Today is historic Six-Point Day, commemorating the movement and sacrifices made in the struggle to realise the demand for autonomy for the then East Pakistan, now Bangladesh.
No political party or organisation had announced any programme to observe the day as of Saturday evening.
On June 7, 1966, Awami League leader Sheikh Mujibur Rahman launched a mass movement centred on the Six-Point demand, which is considered the Magna Carta of the Bengali people’s struggle for self-rule in the then East Pakistan.
Eleven people, including Manu Mian, Shafique and Shamsul Haque, were shot dead by the police and members of the paramilitary East Pakistan Rifles in Dhaka and Narayanganj on that day.

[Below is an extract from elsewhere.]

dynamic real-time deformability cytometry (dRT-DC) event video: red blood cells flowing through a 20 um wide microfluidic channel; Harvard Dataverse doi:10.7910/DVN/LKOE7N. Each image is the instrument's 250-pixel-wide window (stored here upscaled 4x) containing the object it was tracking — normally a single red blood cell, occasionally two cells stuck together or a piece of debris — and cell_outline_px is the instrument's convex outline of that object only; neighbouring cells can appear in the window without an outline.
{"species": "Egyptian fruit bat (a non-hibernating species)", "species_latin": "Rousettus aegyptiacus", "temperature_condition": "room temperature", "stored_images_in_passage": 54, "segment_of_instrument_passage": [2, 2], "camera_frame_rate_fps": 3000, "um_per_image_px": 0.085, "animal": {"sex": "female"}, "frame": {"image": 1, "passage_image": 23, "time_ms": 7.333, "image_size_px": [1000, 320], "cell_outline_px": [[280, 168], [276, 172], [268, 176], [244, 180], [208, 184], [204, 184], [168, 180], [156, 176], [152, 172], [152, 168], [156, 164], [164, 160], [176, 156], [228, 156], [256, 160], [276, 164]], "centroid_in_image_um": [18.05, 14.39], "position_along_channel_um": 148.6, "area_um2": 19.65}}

They were participating in demonstrations during a general strike called to demand the release of Sheikh Mujib and other leaders who had been detained for launching the Six-Point Movement against Pakistani oppression.

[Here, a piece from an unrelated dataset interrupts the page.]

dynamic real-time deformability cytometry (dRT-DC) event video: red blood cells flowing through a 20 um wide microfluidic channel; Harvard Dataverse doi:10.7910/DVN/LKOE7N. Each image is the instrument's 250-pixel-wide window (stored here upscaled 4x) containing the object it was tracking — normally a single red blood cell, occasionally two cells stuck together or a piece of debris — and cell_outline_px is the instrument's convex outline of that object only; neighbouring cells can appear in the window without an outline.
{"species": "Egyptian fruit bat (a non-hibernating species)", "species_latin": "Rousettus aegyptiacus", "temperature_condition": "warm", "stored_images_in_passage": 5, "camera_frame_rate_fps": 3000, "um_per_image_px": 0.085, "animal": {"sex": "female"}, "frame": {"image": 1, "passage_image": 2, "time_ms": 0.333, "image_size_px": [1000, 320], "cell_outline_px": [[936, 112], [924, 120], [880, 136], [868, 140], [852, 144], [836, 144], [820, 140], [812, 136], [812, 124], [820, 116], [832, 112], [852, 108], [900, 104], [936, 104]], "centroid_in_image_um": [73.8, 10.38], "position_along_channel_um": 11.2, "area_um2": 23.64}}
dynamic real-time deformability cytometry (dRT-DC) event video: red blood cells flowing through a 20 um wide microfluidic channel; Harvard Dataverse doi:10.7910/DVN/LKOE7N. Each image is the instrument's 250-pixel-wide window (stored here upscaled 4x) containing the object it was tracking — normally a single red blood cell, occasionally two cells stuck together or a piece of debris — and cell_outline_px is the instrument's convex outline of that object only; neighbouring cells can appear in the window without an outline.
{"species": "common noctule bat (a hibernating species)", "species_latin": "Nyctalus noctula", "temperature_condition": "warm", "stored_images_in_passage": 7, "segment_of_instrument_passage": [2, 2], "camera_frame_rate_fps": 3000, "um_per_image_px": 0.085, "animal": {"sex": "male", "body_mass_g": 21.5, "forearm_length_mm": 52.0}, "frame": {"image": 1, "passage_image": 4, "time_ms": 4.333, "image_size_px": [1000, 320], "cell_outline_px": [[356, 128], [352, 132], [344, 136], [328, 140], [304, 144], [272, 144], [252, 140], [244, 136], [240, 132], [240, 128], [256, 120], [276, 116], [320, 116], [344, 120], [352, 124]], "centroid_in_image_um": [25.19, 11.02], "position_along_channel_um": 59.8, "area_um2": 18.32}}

Mujib announced his six-point political and economic programme in Lahore on February 5, 1966, with the aim of securing autonomy for the eastern wing of Pakistan in the face of exploitation and discrimination by the then Pakistani rulers.
One of the key demands was the creation of a constitutional provision for a federation of Pakistan based on the 1940 Lahore Resolution, under which the federal government would be responsible only for defence and foreign affairs.
The other demands included the introduction of two separate but freely convertible currencies for East and West Pakistan, vesting the power of taxation and revenue collection in the federating units, maintaining separate accounts for the foreign exchange earnings of the two wings, and creating a separate militia or paramilitary force for East Pakistan.